Spanish technology policy analyst

Gemma Galdón-Clavell (born 1976) is a Spanish technology policy analyst who specializes in ethics and algorithmic accountability. Forbes Magazine described her as “a leading voice on tech ethics and algorithmic accountability”.

== Early life and education ==
Galdón was born in Mataró (Catalonia, Spain) in 1976. After completing a BA in Contemporary History and a MA in Public Management at the Autonomous University of Barcelona, she also completed her PhD there concerning surveillance, security and urban policy. She was also appointed Director of the Security Policy Programme and MA in Security Policy at the Universitat Oberta de Catalunya (UOC). In 2008 she was the coordinator of the Barcelona office of the United Nations' Institute for Training and Research (UNITAR).

=== Political background and activism ===
In the early 2000s, Galdón-Clavell was involved in the alter-globalization movement. In 2005, she joined the Amsterdan based think tank Transnational Institute (TNI), an organization promoting a "just, democratic and sustainable world", as defined on their website. She joined Initiative for Catalonia Greens and ran as a list candidate in the 2011 Barcelona municipal elections, though not as the top candidate.

After the Ant-austerity movement in Spain, she served as executive board member of Podemos between 2014 and 2016, being responsible for the area of technology, privacy and security.

== Career ==
She is the founder and CEO of Eticas Foundation and Eticas.ai, organisations focused on identifying black box algorithmic vulnerabilities and retrain AI-powered technology with better source data and content. In 2017 she was a finalist for the EU's prize for women innovators.

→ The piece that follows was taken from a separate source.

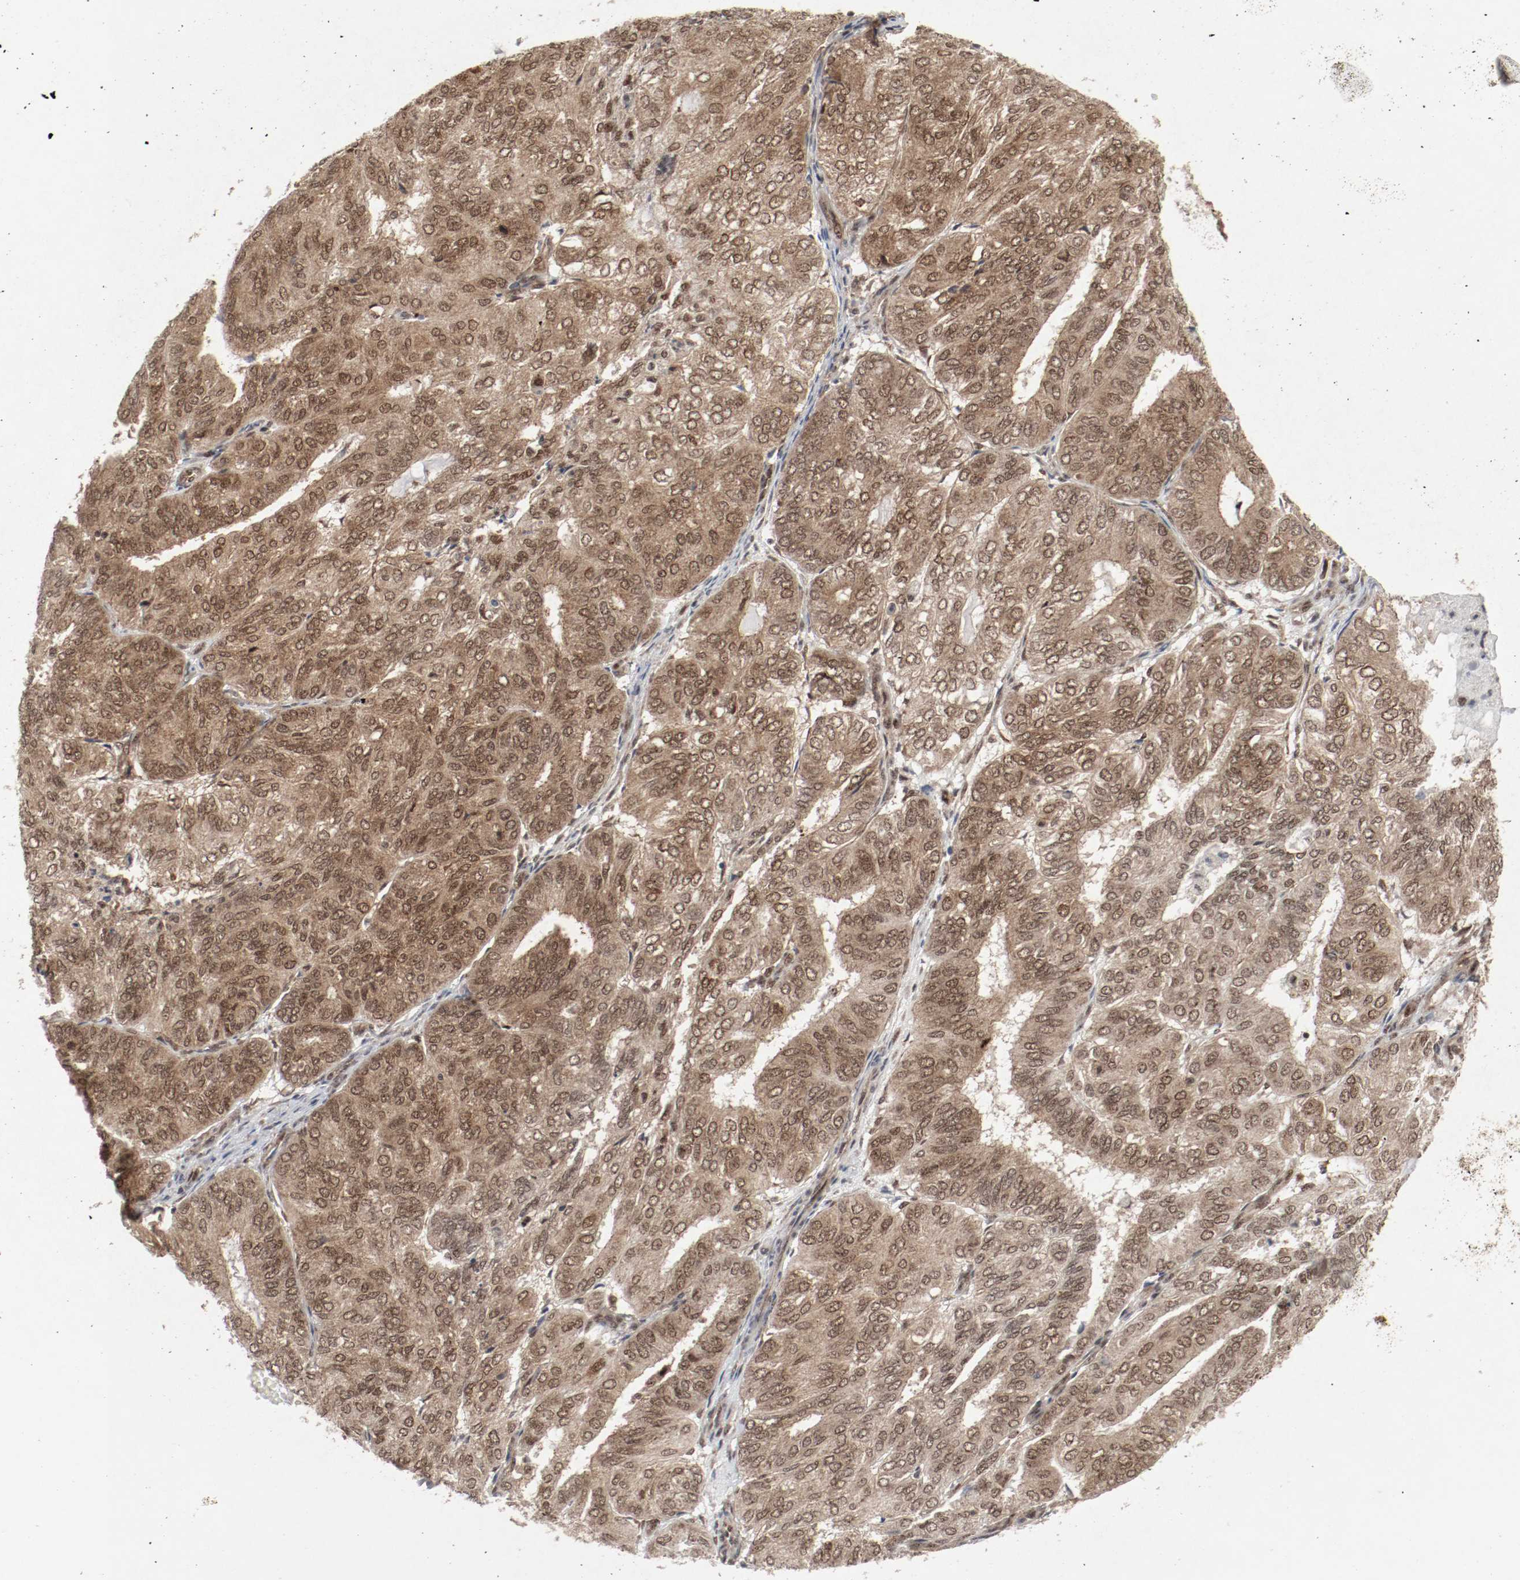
{"staining": {"intensity": "moderate", "quantity": ">75%", "location": "cytoplasmic/membranous,nuclear"}, "tissue": "endometrial cancer", "cell_type": "Tumor cells", "image_type": "cancer", "snomed": [{"axis": "morphology", "description": "Adenocarcinoma, NOS"}, {"axis": "topography", "description": "Uterus"}], "caption": "A photomicrograph of endometrial adenocarcinoma stained for a protein shows moderate cytoplasmic/membranous and nuclear brown staining in tumor cells.", "gene": "CSNK2B", "patient": {"sex": "female", "age": 60}}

She is concerned with how security, resilience, policing and privacy are considered in smart cities. The BBC selected her as one of the “people changing the world” in 2020.

In May 2021, she and colleague Emma Lopez, were addressing the Response-ability Summit which aimed to "champion socially responsible tech" on their approach to making Artificial Intelligence accountable using audits.

In November 2022, Galdón-Clavell co-founded the International Association of Algorithimc auditors.

Galdón is the co-author of several books and book chapters and she is also a frequent columnist in the Spanish media. I

== Awards ==
Gemma Galdon was a finalist for the 2017 European Union Women Innovators Award and was selected by Ashoka as a 2020 Social Entrepreneur. In 2023 she received one of the Hispanic Star Awards, awards for agents of change in the Spanish-speaking community given to people who are having a transformative impact in different sectors of society. In 2024 she was honored by Mozilla in the Rise25 awards in the entrepreneurship category for her role in Eticas.ai.